# Tritium Front Sight For a Governor?



## 1911 ADDICT (Oct 6, 2021)

I have been looking for a tritium front sight or fiber optic front sight my Governor for some time. I consider it a front sight gun. After calling all the manufacturers that I could find, it seems that none of them make one. I then called S&W to find a source. The nice lady sent me to the shop for an informed answer. I was told that S&W does not make a tritium front sight for my SS Governor but they do for the blued model. I then asked how much it was and would it fit my ss Gov. It was $66 but he said that it would not fit. I asked him why, but he didn't know. I ordered one anyway,but was told they had none in stock and didn't Know when they would.
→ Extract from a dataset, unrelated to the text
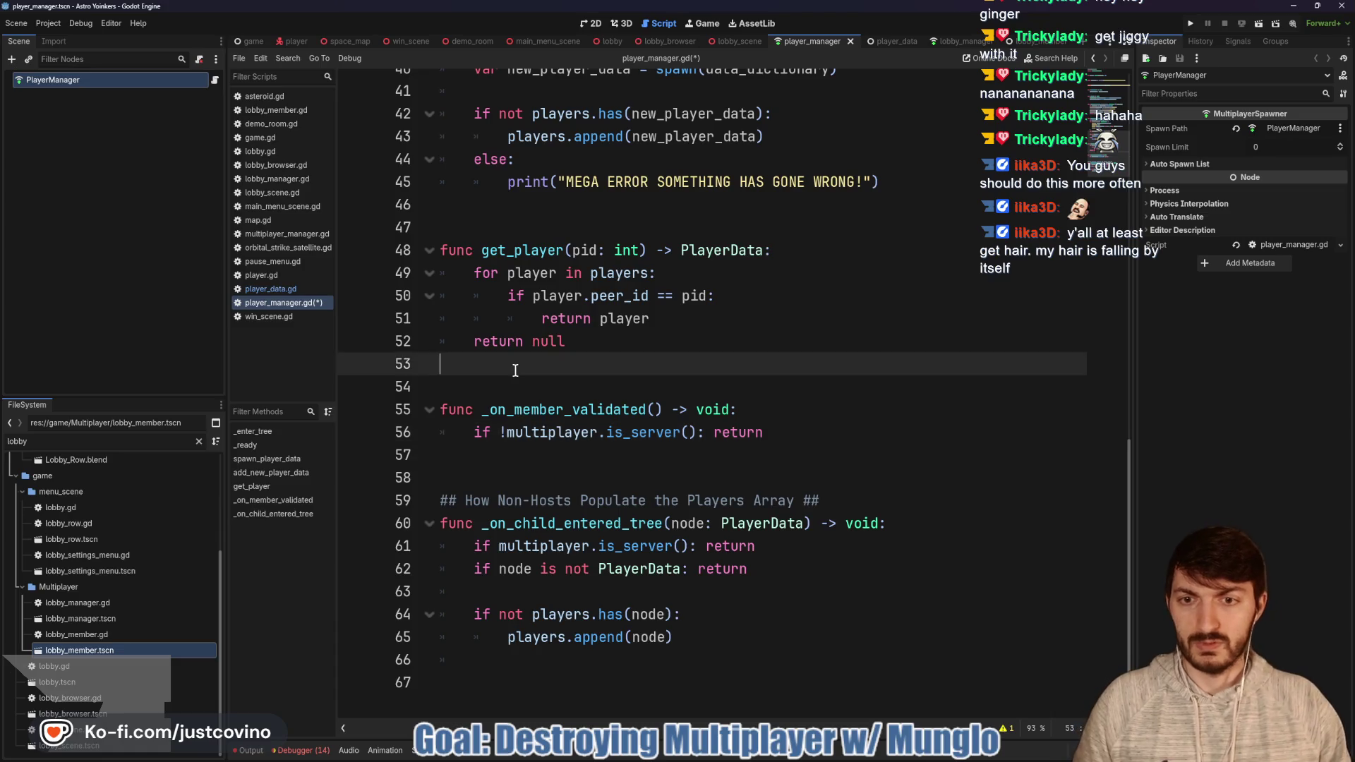
{"action": "key", "text": "ctrl+s"}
I Think I'll just have to keep using my orange painted front sight and black Sharpied rear. Any recomendations?.


----------



## desertman (Aug 29, 2013)

1911 ADDICT said:


> I have been looking for a tritium front sight or fiber optic front sight my Governor for some time. I consider it a front sight gun. After calling all the manufacturers that I could find, it seems that none of them make one. I then called S&W to find a source. The nice lady sent me to the shop for an informed answer. I was told that S&W does not make a tritium front sight for my SS Governor but they do for the blued model. I then asked how much it was and would it fit my ss Gov. *It was $66 but he said that it would not fit. I asked him why, but he didn't know.* I ordered one anyway,but was told they had none in stock and didn't Know when they would. I Think I'll just have to keep using my orange painted front sight and black Sharpied rear. Any recomendations?.
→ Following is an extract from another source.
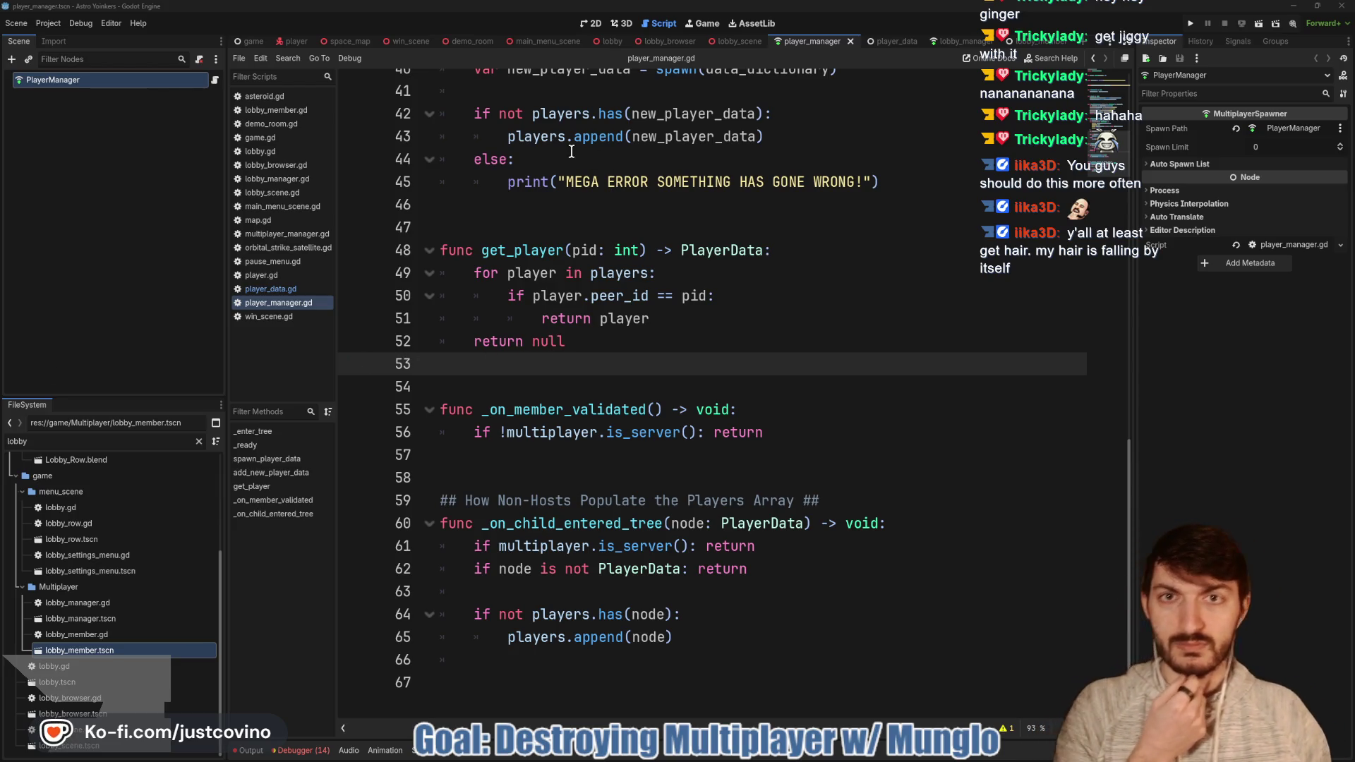
{"action": "left_click", "coordinate": [362, 41]}
{"action": "left_click", "coordinate": [210, 160]}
Indeed he doesn't know. I have a S&W Governor only it has a black PVD (Physical Vapor Deposition) finish and tritium front sight. They do not make a blued version. Except for the color of the finish both the black and S/S Governors are identical. I have no idea why they didn't use the same front sight on both guns? The sight is both drifted in and out. Unless you've worked on guns and have the proper tools you will have to have someone who does install the sight for you. It's not that hard and is about a 15 minute job from start to finish. But you don't want to risk marring up the barrel shroud.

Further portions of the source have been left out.